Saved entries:
===============

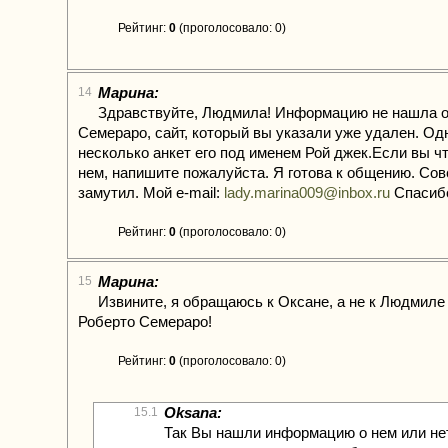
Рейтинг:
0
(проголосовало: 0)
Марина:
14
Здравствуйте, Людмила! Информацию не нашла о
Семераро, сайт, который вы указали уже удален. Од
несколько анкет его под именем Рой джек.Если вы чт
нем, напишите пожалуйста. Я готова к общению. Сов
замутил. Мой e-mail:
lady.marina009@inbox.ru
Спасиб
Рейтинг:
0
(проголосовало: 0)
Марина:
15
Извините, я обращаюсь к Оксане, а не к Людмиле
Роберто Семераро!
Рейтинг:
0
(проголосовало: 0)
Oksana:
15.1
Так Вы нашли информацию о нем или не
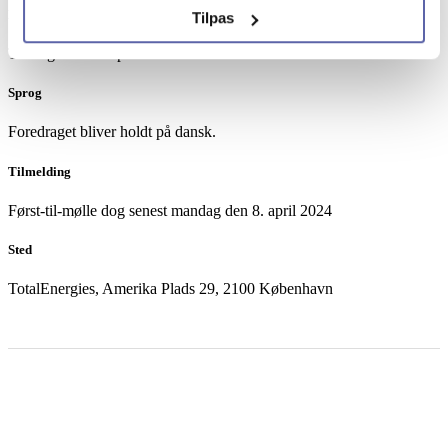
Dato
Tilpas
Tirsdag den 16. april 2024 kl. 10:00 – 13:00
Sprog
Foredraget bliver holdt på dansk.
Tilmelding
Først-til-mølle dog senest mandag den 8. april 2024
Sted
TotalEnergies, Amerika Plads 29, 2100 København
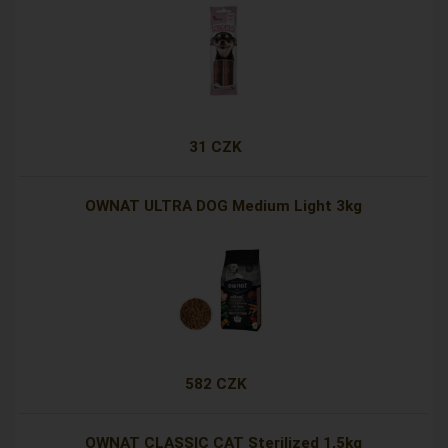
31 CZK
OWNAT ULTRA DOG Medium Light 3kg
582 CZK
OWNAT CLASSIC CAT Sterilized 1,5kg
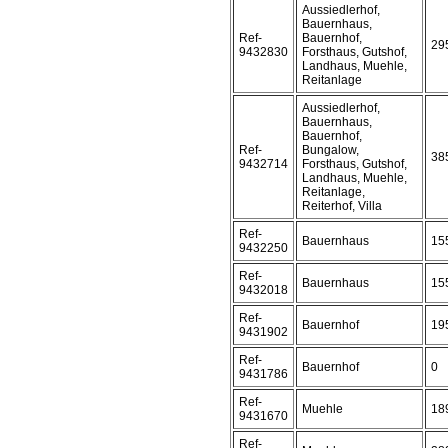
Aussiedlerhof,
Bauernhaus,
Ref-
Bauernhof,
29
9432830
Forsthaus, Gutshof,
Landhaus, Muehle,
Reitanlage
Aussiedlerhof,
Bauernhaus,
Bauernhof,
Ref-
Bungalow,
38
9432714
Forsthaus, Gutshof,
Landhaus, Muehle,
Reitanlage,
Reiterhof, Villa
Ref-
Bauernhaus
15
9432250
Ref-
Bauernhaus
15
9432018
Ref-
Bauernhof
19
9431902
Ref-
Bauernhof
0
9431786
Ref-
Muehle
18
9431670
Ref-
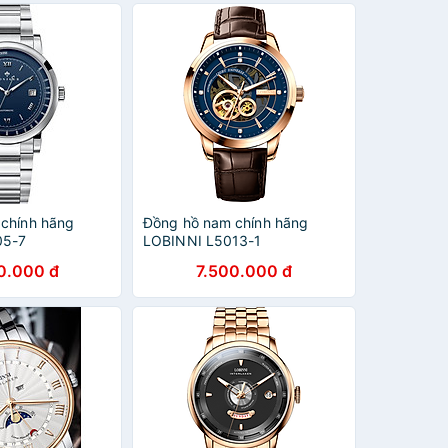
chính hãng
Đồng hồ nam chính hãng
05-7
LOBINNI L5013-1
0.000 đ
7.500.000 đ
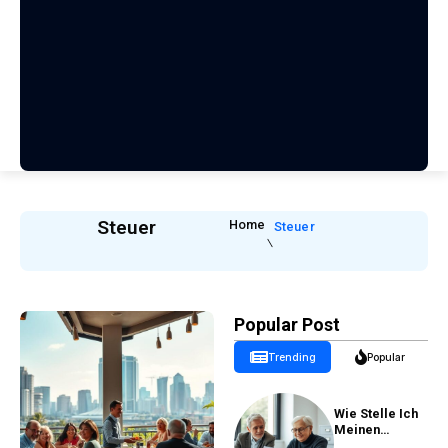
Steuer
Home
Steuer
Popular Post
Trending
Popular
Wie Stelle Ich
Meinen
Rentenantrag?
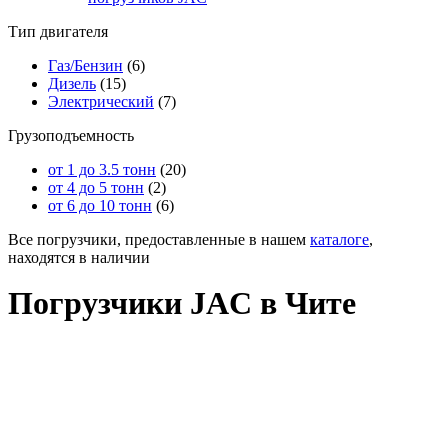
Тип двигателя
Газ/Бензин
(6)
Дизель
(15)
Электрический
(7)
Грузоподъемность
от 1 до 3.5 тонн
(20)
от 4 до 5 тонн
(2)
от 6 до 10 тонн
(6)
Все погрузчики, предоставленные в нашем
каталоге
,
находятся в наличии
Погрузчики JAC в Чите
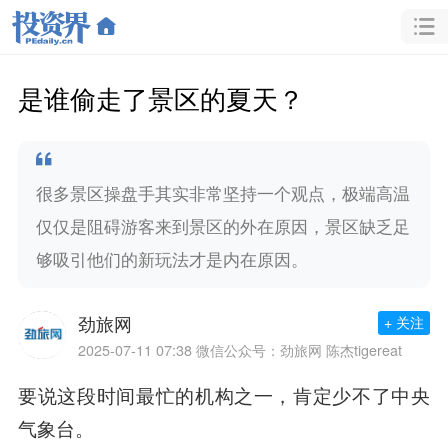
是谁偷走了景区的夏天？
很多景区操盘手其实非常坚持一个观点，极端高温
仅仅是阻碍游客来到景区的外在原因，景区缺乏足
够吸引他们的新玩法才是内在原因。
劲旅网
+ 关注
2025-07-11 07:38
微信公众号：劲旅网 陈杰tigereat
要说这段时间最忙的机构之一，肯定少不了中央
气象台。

===============

Without the pictures, return the entries exactly as they appear.

_YOUR RESPONSE:_
Рейтинг:
0
(проголосовало: 0)
Марина:
14
Здравствуйте, Людмила! Информацию не нашла о
Семераро, сайт, который вы указали уже удален. Од
несколько анкет его под именем Рой джек.Если вы чт
нем, напишите пожалуйста. Я готова к общению. Сов
замутил. Мой e-mail:
lady.marina009@inbox.ru
Спасиб
Рейтинг:
0
(проголосовало: 0)
Марина:
15
Извините, я обращаюсь к Оксане, а не к Людмиле
Роберто Семераро!
Рейтинг:
0
(проголосовало: 0)
Oksana:
15.1
Так Вы нашли информацию о нем или не
Dato
Tilpas
Tirsdag den 16. april 2024 kl. 10:00 – 13:00
Sprog
Foredraget bliver holdt på dansk.
Tilmelding
Først-til-mølle dog senest mandag den 8. april 2024
Sted
TotalEnergies, Amerika Plads 29, 2100 København
31 CZK
OWNAT ULTRA DOG Medium Light 3kg
582 CZK
OWNAT CLASSIC CAT Sterilized 1,5kg
Aussiedlerhof,
Bauernhaus,
Ref-
Bauernhof,
29
9432830
Forsthaus, Gutshof,
Landhaus, Muehle,
Reitanlage
Aussiedlerhof,
Bauernhaus,
Bauernhof,
Ref-
Bungalow,
38
9432714
Forsthaus, Gutshof,
Landhaus, Muehle,
Reitanlage,
Reiterhof, Villa
Ref-
Bauernhaus
15
9432250
Ref-
Bauernhaus
15
9432018
Ref-
Bauernhof
19
9431902
Ref-
Bauernhof
0
9431786
Ref-
Muehle
18
9431670
Ref-
chính hãng
Đồng hồ nam chính hãng
05-7
LOBINNI L5013-1
0.000 đ
7.500.000 đ
Steuer
Home
Steuer
Popular Post
Trending
Popular
Wie Stelle Ich
Meinen
Rentenantrag?
Тип двигателя
Газ/Бензин
(6)
Дизель
(15)
Электрический
(7)
Грузоподъемность
от 1 до 3.5 тонн
(20)
от 4 до 5 тонн
(2)
от 6 до 10 тонн
(6)
Все погрузчики, предоставленные в нашем
каталоге
,
находятся в наличии
Погрузчики JAC в Чите
是谁偷走了景区的夏天？
很多景区操盘手其实非常坚持一个观点，极端高温
仅仅是阻碍游客来到景区的外在原因，景区缺乏足
够吸引他们的新玩法才是内在原因。
劲旅网
+ 关注
2025-07-11 07:38
微信公众号：劲旅网 陈杰tigereat
要说这段时间最忙的机构之一，肯定少不了中央
气象台。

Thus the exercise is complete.